Here are CPSC’s Top Safe Shopping Tips for this year:
* Magnets – For children under age six, avoid building sets with small magnets. If swallowed, serious injuries and/or death can occur.
* Small Parts – For children younger than age three, avoid toys with small parts, which can cause choking.
* Ride-on Toys – Riding toys, skateboards and in-line skates go fast and falls could be deadly. Helmets and safety gear should be sized to fit.
* Projectile Toys – Projectile toys such as air rockets, darts and sling shots are for older children. Improper use of these toys can result in serious eye injuries.
* Chargers and Adapters – Charging batteries should be supervised by adults. Chargers and adapters can pose thermal burn hazards to children.

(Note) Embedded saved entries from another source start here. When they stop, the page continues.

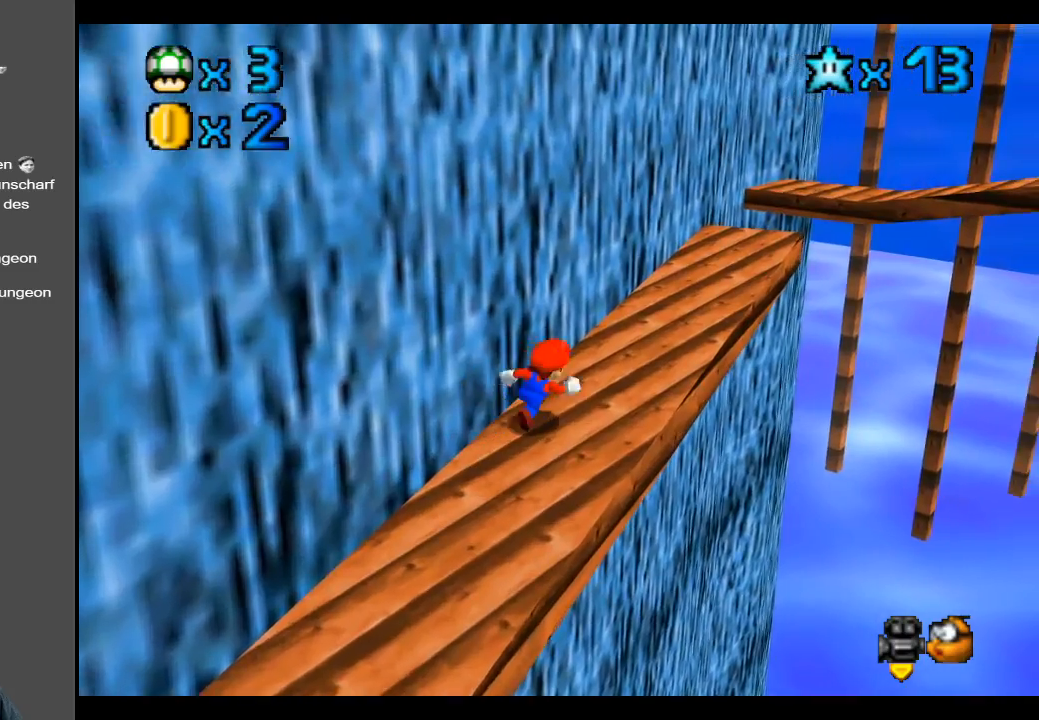
{"buttons": [], "left_stick": "up-right", "right_stick": "center", "events": []}
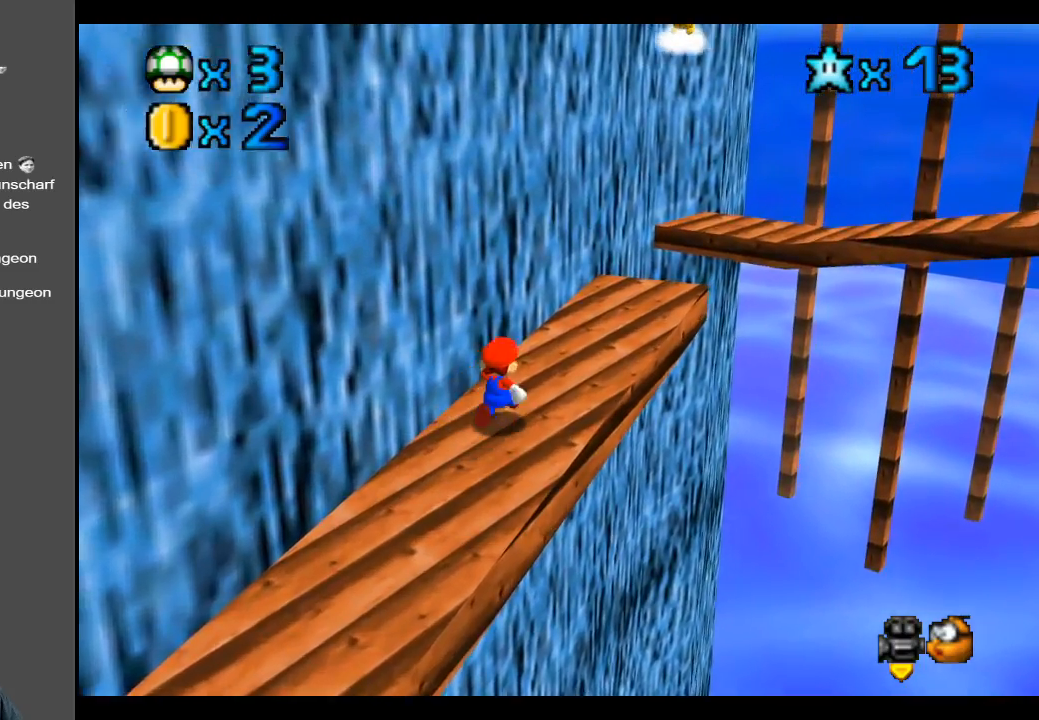
{"buttons": [], "left_stick": "up-right", "right_stick": "center", "events": []}
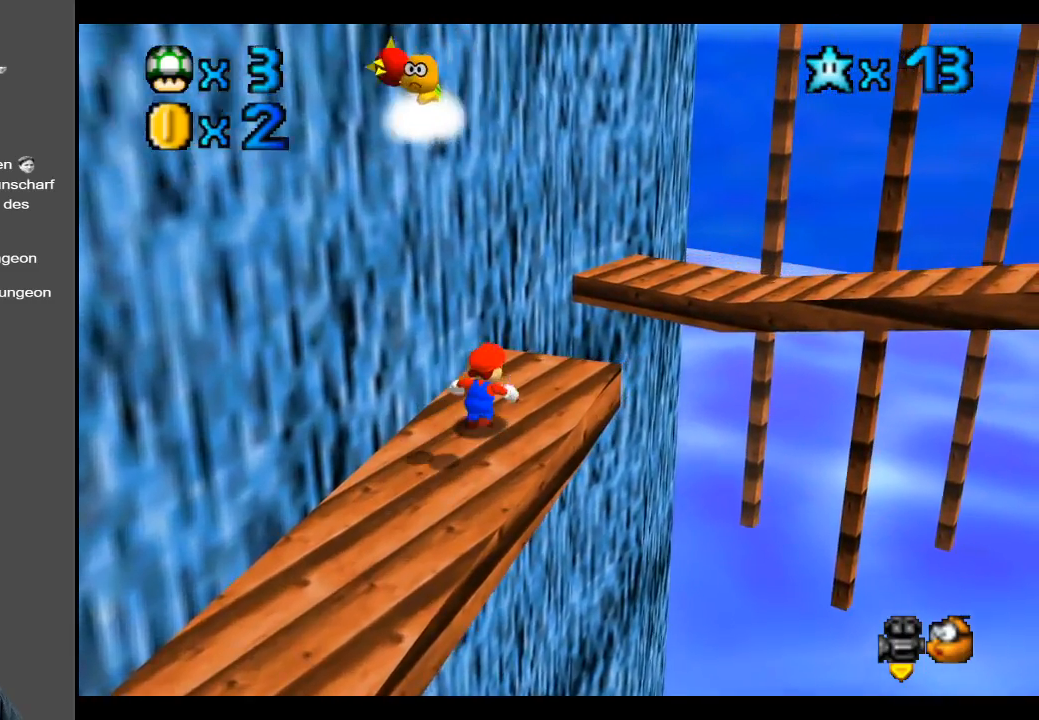
{"buttons": [], "left_stick": "up-right", "right_stick": "center", "events": [[200, "A", "down"], [483, "A", "up"]]}
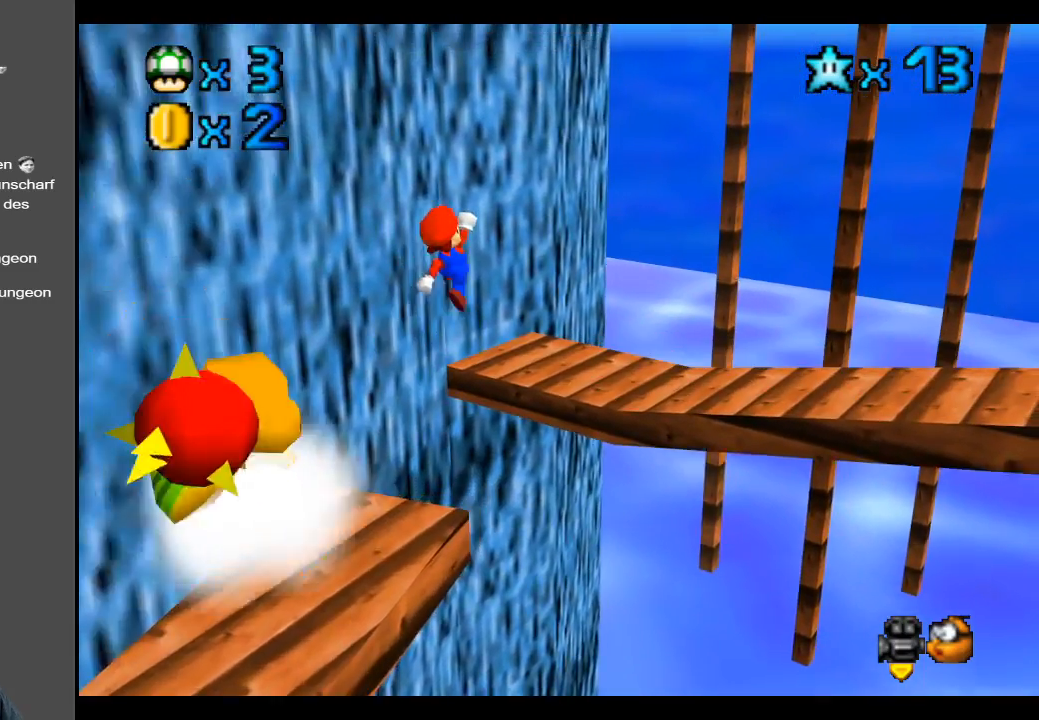
{"buttons": [], "left_stick": "center", "right_stick": "center", "events": [[83, "left_stick", "center"], [167, "left_stick", "down-left"], [483, "left_stick", "center"]]}
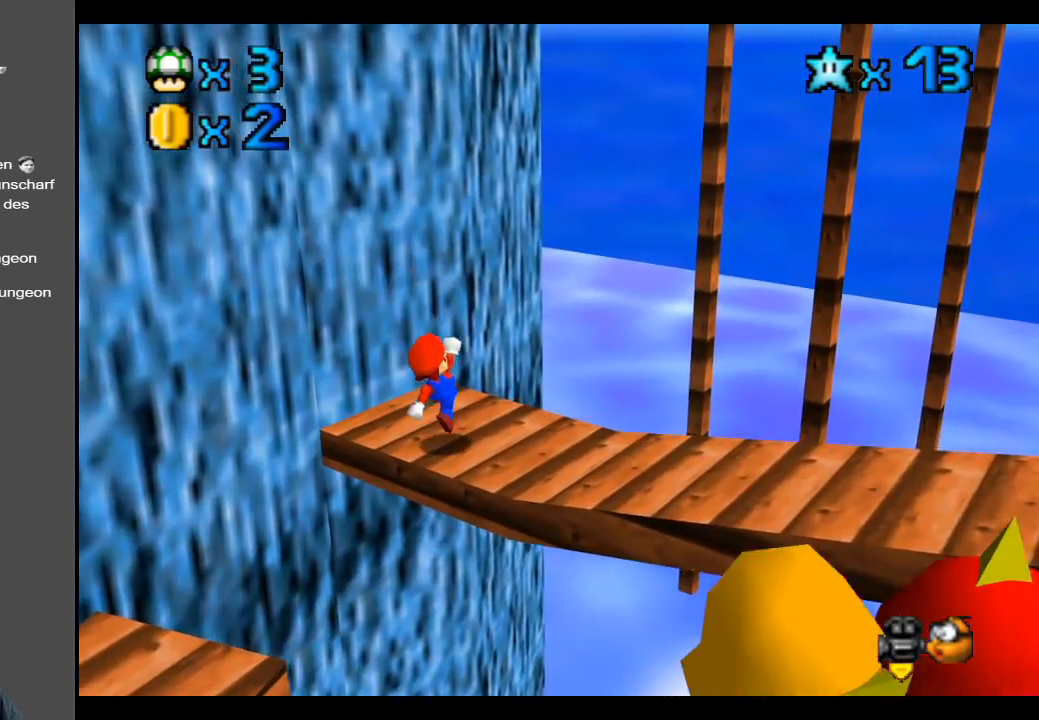
{"buttons": [], "left_stick": "center", "right_stick": "center", "events": []}
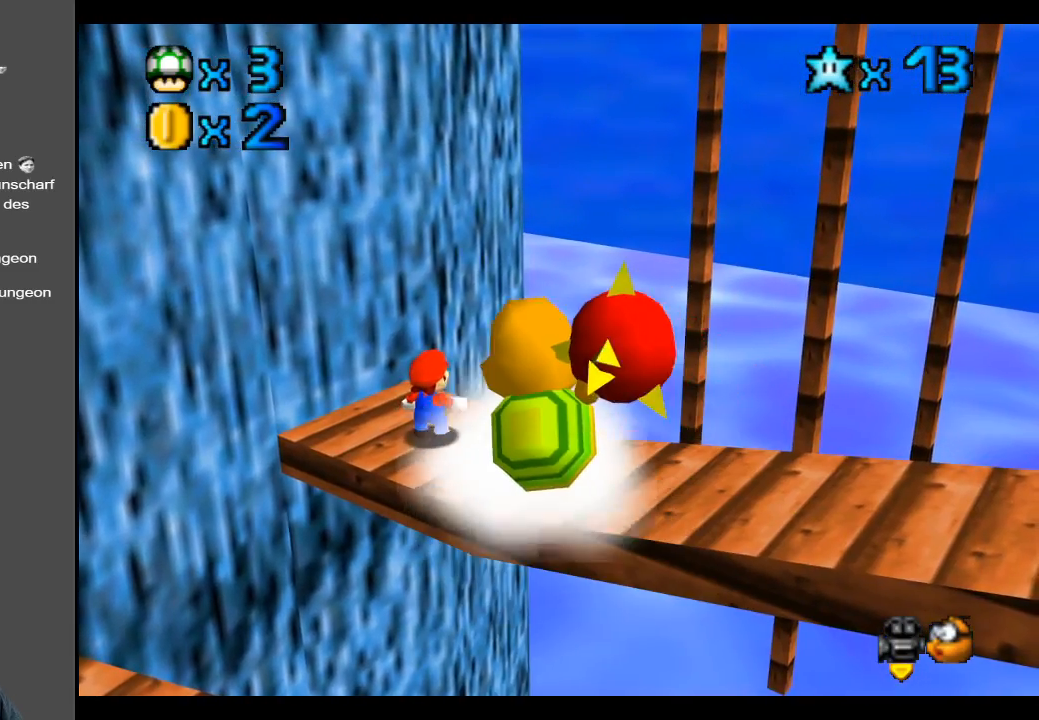
{"buttons": [], "left_stick": "center", "right_stick": "center", "events": []}
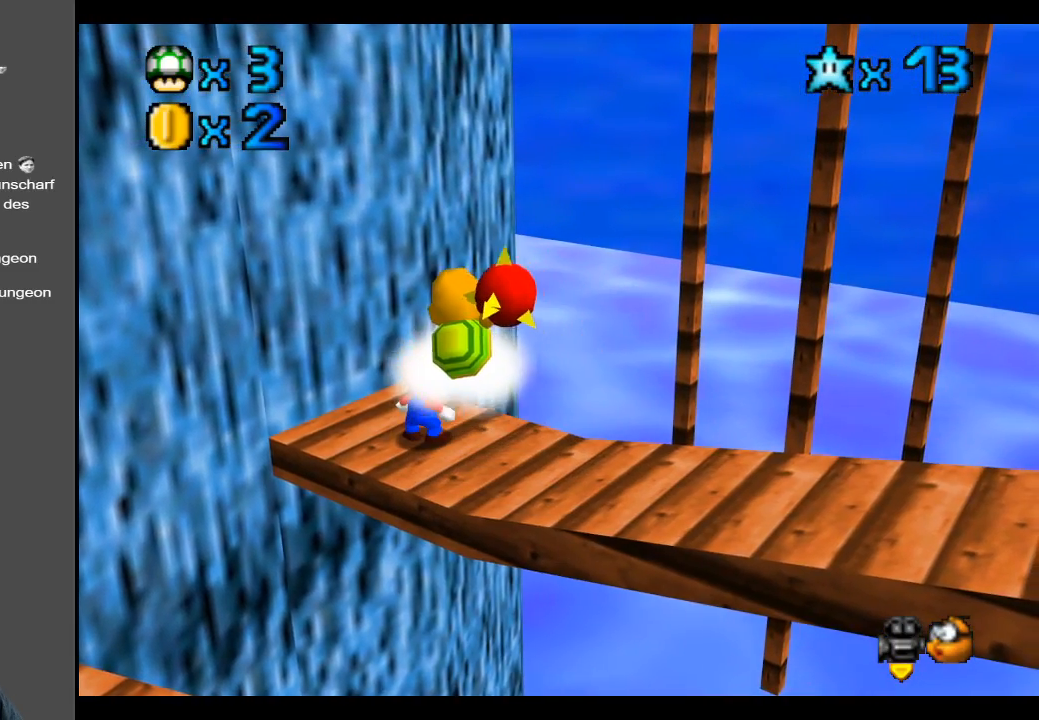
{"buttons": [], "left_stick": "center", "right_stick": "center", "events": []}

CPSC also recommends using the following tips to help choose appropriate toys for children:
* Be a label reader. Look for toy labels that give age and safety recommendations and use that information as a guide.
* Select toys to suit the age, abilities, skills and interest level of the intended child. Look for sturdy construction, such as tightly-secured eyes, noses and other potential small parts.
* For all children under 8, avoid toys that have sharp edges and points.
Once the gifts are open:
* Immediately discard plastic wrappings on toys before they become dangerous play things.
* Keep toys appropriate for older children away from younger siblings or neighbors.
* Pay attention to instructions and warnings on battery chargers. Some chargers lack any device to prevent overcharging.
CPSC has reports of 20 toy-related deaths involving children under age 15 that occurred in 2005. Nine of these deaths occurred when a child choked or aspirated on a small ball or other toy parts. Also, in 2005 an estimated 152,400 children under 15 years old were treated for toy-related injuries in U.S. hospital emergency rooms. The majority of these injuries were not the result of a recalled or dangerous product. Instead, injuries from riding toys such as falls, made up a significant number of the injuries.